From Trying to Please by John Julius Norwich. Page 164.
The next few days are a blank. Strangely, I have no memory of my mother’s return to England, which is perhaps just as well. My next clear recollection is of the funeral. My cousin Charles Rutland had willingly given permission for the body to be buried at Belvoir. It was a bitterly cold January day, and the road up the steep hill to the Mausoleum and family cemetery was covered with ice. The huge and heavy hearse had a good deal of difficulty on the slope; most of us preferred to walk. Lunch was provided at the Castle for everybody—we must have been about a hundred in all, for nobody had had more friends—after which forty or fifty of us took the train back to London. Fortunately it had a large bar car. The wake has always struck me as being an admirable idea: after the stiffness and solemnity of a funeral service it encourages the pendulum to swing the other way: people relax, and even—I use the words advisedly—enjoy themselves. I remember thinking how happy my father would have been to see all his friends together there—he had always loved trains—laughing and drinking and from time to time reminiscing about him and all the fun he had been.

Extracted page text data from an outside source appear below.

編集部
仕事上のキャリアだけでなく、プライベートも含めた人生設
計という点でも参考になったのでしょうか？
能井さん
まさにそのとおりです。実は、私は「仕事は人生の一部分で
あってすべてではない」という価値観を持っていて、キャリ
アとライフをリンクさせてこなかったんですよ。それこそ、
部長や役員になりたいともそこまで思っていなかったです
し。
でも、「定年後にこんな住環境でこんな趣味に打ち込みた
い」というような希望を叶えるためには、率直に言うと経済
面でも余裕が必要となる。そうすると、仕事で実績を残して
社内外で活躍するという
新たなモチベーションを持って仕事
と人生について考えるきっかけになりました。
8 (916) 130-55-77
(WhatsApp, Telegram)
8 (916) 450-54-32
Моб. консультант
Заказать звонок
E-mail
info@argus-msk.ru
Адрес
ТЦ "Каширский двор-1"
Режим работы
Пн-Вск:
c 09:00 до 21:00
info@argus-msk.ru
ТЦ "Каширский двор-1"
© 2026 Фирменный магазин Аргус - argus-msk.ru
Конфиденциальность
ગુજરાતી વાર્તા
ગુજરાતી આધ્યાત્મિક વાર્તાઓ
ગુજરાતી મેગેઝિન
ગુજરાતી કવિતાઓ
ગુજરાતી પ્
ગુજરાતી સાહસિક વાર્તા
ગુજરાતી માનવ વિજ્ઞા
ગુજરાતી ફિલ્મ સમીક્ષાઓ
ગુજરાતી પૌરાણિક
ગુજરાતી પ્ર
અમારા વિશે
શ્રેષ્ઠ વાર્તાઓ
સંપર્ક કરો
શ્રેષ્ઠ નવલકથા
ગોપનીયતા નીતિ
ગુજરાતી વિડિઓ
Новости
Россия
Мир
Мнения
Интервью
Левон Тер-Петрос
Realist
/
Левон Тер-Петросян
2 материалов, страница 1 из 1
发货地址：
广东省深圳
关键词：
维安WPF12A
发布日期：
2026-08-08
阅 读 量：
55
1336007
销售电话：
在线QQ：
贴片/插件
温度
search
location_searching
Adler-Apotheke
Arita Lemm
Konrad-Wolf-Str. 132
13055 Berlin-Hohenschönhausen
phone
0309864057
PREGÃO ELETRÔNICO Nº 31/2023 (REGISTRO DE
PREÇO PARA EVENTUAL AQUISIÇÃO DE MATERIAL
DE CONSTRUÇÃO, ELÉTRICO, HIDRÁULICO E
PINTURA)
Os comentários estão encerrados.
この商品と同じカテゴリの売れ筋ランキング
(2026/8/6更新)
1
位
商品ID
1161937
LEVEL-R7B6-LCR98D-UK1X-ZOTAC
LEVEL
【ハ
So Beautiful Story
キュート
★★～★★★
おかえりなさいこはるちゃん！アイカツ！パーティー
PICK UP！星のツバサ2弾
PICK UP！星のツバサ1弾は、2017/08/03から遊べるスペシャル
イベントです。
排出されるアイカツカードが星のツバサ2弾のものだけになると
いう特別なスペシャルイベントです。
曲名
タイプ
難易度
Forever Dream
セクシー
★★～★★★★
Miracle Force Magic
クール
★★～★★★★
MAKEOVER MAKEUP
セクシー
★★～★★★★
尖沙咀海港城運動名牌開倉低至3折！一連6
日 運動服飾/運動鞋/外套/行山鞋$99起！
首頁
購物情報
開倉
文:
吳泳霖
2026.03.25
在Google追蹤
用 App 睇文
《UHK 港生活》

I had loved him dearly and missed him desperately, but I suspect that I never quite got over the slight shyness that I used to feel in his company. It was, I think, based on my feelings of inferiority. He seemed so much more intelligent than I was, so much more erudite, so much more a man of the world. My own chief interest was music, which—to his often expressed regret—he was quite unable to share. Somehow—though he himself would have denied it vehemently—I always felt that I was a bit of a disappointment to him. The sad thing is that if he had lived another ten or fifteen years we would have grown together. Our common love of history would have been a great bond, and I like to think that he would have enjoyed my books, to say nothing of my Christmas Crackers (of which more later). But there: as I have already said, I was a slow developer. He died before I was ready for him.